DIRECTIONS FOR THIS TASK:
From the opening line of the records through the line bearing "Identify the document elements. Format: label text...", set down every line exactly.

Dataset entries:
◆ ◆ ◆
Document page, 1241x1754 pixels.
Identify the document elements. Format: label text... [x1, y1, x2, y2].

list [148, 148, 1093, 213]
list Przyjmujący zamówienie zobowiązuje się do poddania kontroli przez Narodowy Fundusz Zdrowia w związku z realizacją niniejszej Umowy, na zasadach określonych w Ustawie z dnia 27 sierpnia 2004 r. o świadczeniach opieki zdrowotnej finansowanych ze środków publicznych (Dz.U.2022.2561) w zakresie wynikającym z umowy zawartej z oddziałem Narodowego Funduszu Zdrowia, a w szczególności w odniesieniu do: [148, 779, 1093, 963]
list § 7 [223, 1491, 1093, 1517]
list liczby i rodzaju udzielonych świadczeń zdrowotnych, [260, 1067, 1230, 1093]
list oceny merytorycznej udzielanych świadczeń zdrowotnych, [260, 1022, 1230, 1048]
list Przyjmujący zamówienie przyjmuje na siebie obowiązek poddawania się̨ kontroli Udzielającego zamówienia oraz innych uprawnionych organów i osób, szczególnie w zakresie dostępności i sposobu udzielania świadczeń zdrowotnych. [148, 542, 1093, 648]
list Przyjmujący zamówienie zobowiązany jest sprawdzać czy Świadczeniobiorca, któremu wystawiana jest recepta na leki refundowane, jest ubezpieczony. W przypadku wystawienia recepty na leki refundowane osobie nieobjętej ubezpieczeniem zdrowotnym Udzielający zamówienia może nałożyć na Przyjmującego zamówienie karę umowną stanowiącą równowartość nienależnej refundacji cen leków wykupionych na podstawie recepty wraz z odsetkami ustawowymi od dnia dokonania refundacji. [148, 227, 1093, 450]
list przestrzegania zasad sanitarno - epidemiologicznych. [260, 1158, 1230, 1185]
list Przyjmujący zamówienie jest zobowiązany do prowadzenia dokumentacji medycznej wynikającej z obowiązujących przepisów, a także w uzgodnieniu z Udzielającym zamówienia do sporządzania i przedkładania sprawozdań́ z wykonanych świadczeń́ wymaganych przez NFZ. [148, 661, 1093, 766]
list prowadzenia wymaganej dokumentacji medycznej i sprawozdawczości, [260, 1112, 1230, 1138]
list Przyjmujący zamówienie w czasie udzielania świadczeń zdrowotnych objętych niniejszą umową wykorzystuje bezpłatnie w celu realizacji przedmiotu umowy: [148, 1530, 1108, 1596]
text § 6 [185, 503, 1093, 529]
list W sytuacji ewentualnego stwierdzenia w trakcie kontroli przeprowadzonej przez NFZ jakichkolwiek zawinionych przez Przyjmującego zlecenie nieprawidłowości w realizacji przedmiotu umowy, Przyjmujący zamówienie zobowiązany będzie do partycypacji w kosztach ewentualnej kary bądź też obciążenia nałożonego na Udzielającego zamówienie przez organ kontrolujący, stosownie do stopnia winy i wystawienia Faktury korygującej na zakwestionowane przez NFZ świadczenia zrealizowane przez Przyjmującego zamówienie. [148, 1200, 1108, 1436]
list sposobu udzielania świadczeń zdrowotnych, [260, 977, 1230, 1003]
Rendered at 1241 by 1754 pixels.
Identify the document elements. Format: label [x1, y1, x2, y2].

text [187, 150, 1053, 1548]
◆ ◆ ◆
SOLUTION FOR THIS PROBLEM:
Document page, 1241x1754 pixels.
Identify the document elements. Format: label text... [x1, y1, x2, y2].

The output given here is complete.